The expression of CD33 was not studied in the biopsied tissue, targets for FLT-3 inhibitors were lacking in our patient. Targeting of BCL-2, involving mitochondrial pathway of apoptosis, has emerged as an efficacious and well-tolerated clinical strategy. It is based on founded on myeloblast function rather than on genetics [37, 38]. Regarding MS, overexpression of BCL-2 was found by Wang et al. [39]. Worth mentioning, that the tumor tissue of our patient was revealed to hyperexpression of BCL-2.

Combination of Venetoclax with 5-azacytidine was described as a very promising regimen in several case reports as well as the retrospective study of the small number of patients [13, 14]. This therapeutic option resulted in complete metabolic response and MRD-negative complete remission. Regimen was well tolerable without unusual toxicities. The prompt response of the extramedullary tumor to the combination of Venetoclax with 5-azacytidine allowed us to proceed to allogeneic hematopoietic SCT.
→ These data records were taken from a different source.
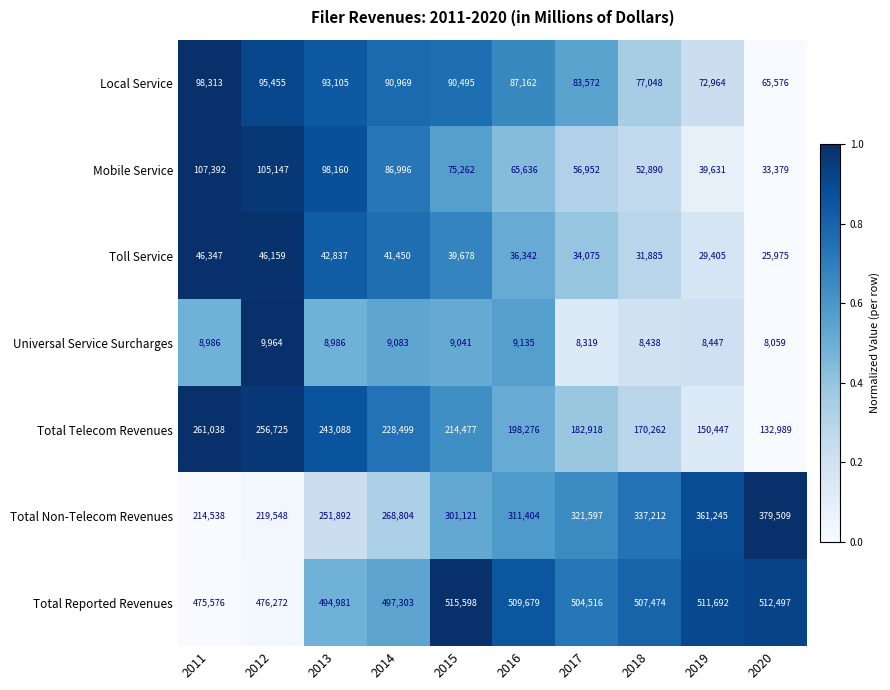

Which category has the lowest value across all series?

2020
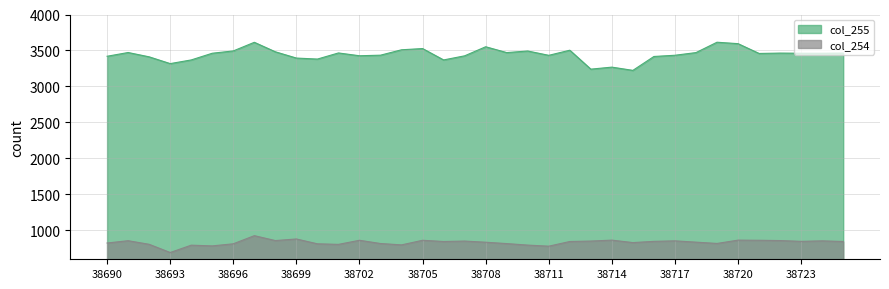

At which label does col_255 first exceed 3462?

38691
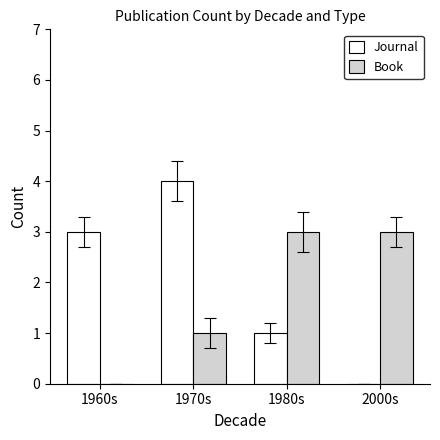

Which series has the largest total across all categories?

Journal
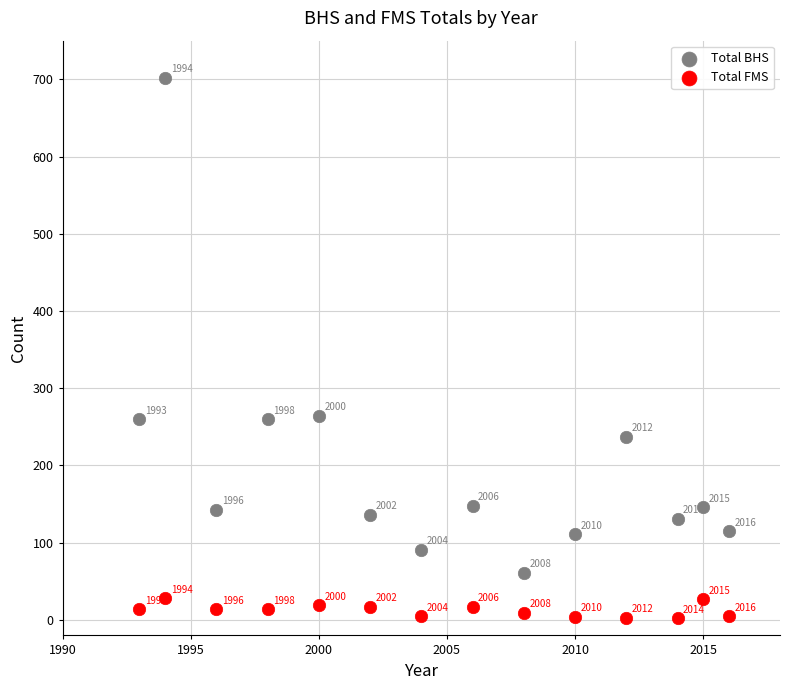

What is the X range (max minus min) for the scatter plot?

23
Allogeneic SCT is believed to improve OS in patients both with isolated MS and concurrent AML [8, 17]. Transplantation is usually recommended as consolidative strategy of extramedullary AML based on the disease risk (by cytogenetics or molecular data) and in case of resistance [16, 21]. Patient has been in complete remission until the present.

We report for the first-time successful treatment of uterine cervix MS with Venetoclax-based regimen is described. Of note, this is the first description MS of the uterine cervix with concurrent bone marrow involvement with chromosome 3 inversion.

Conclusion

MS of the gynecologic tract is a very rare and often misdiagnosed hematologic malignancy, whose diagnostics and therapeutic aspects remain a subject of discussion. MS treatment standard is AML-type chemotherapy. Postremission therapy is dependent upon a number of factors: extent of disease, risk profile, and performance status. The use of Venetoclax with hypomethylating agent has shown good results in our clinical case. Adding this combination to standard treatment regimens in patients with extramedullary AML might become a promising clinical option. The pre-transplant therapy allowed us to perform allogeneic bone marrow transplantation with the deepest response possible: complete PET-negative and MRD-negative remission of the disease.

Hematopoietic stem-cell transplantation remains an important therapeutic option.